(Extracted records)
* * * *
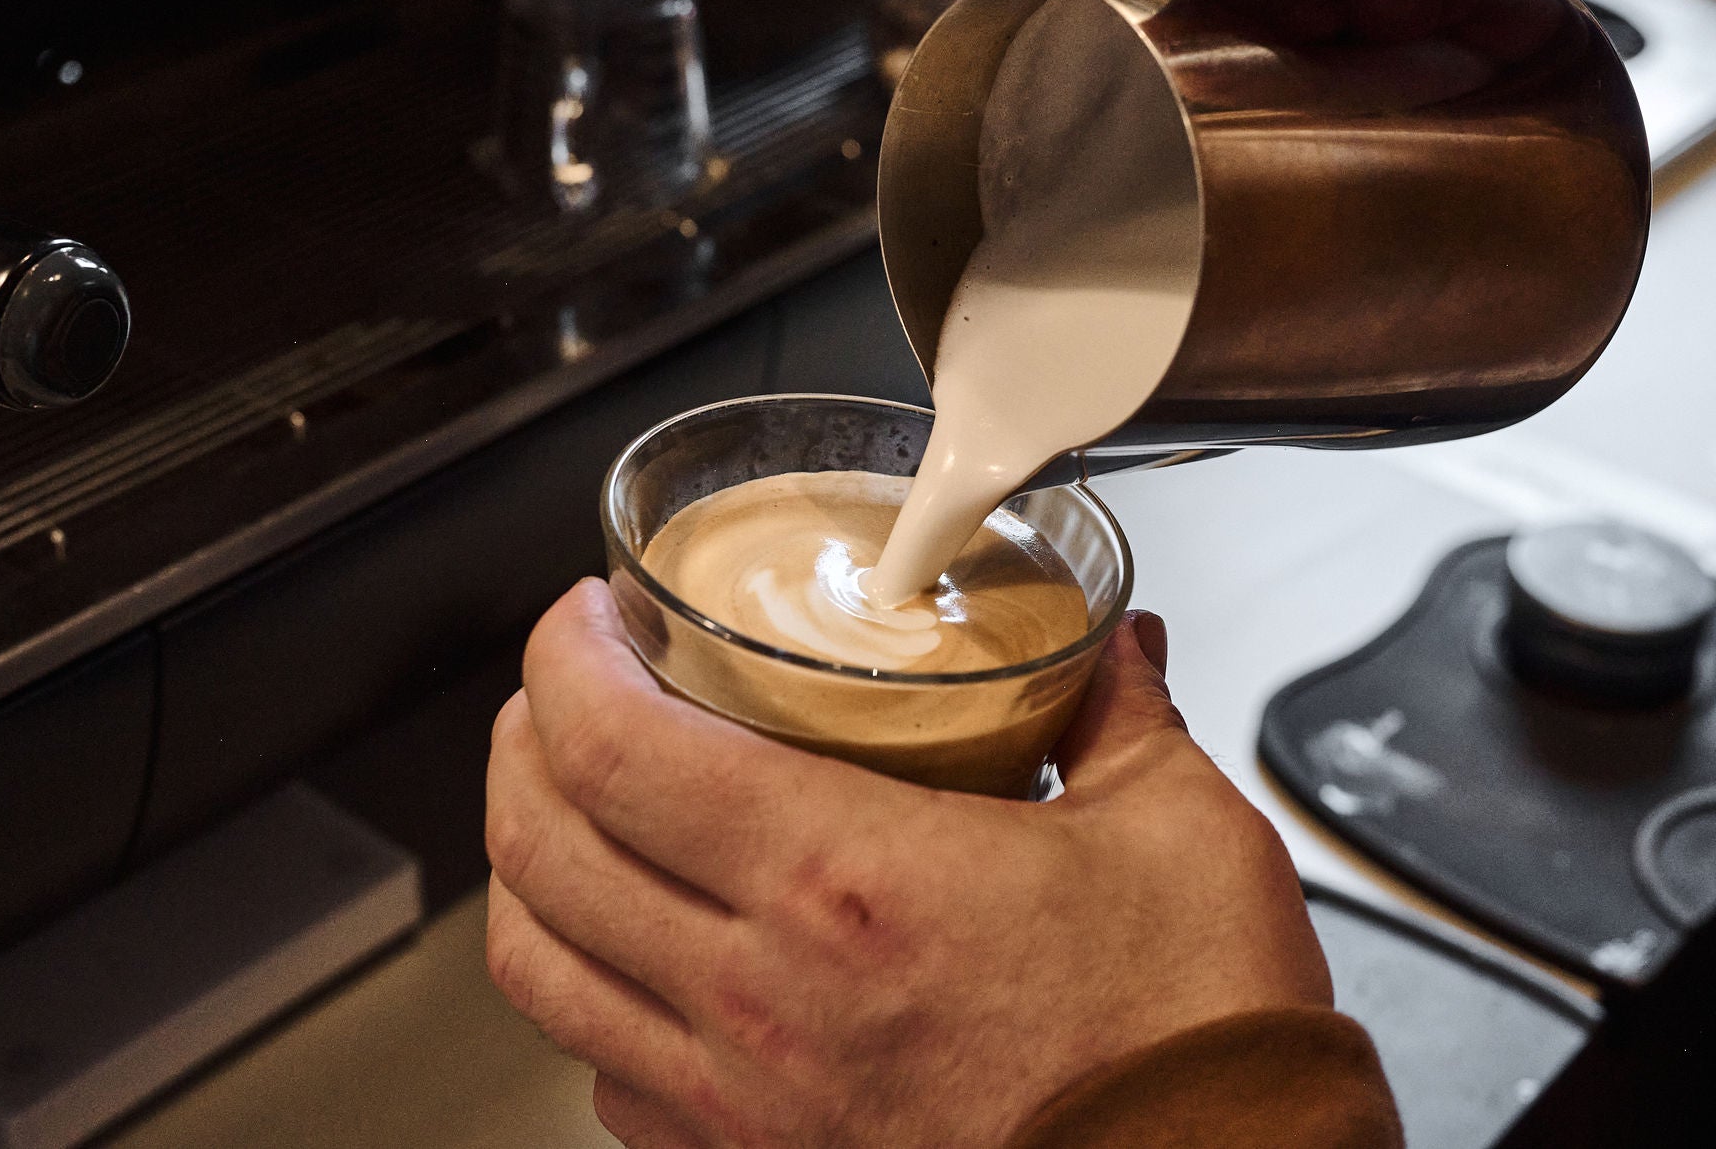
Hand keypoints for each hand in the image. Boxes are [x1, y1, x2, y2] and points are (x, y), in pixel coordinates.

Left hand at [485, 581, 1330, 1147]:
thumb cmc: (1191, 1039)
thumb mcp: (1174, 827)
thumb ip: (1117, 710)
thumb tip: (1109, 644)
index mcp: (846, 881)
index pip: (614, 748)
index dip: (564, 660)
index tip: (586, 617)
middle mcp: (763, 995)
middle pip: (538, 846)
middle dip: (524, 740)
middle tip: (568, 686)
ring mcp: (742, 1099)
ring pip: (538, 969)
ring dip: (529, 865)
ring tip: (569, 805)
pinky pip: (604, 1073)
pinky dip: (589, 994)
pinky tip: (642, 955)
* * * *
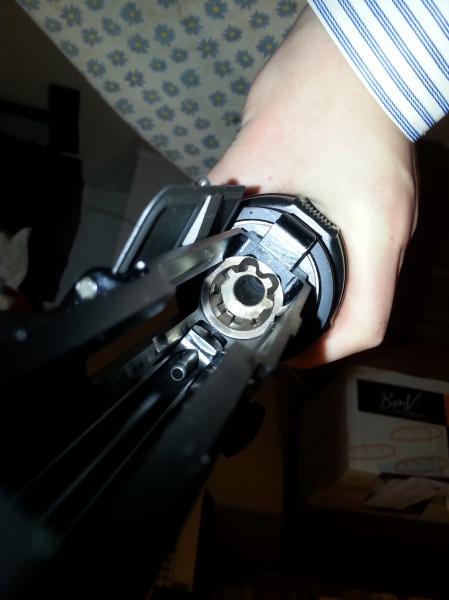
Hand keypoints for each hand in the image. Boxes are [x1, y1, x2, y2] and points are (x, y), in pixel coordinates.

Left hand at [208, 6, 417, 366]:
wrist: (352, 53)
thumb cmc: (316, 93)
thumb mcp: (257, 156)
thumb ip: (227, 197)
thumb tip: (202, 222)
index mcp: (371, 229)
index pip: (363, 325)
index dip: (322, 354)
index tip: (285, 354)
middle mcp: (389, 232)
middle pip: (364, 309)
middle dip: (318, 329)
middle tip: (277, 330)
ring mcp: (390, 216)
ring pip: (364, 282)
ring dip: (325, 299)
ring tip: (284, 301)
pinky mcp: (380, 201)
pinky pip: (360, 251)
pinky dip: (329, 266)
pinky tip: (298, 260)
* * * *
Search the entries for the string "middle" and return each line where it turns up.

REPLY:
middle mcp: (763, 995)
middle pip: (538, 846)
middle dip: (524, 740)
middle tip: (568, 686)
middle mcp: (389, 232)
middle pip: (364, 309)
middle dip: (318, 329)
middle tip: (277, 330)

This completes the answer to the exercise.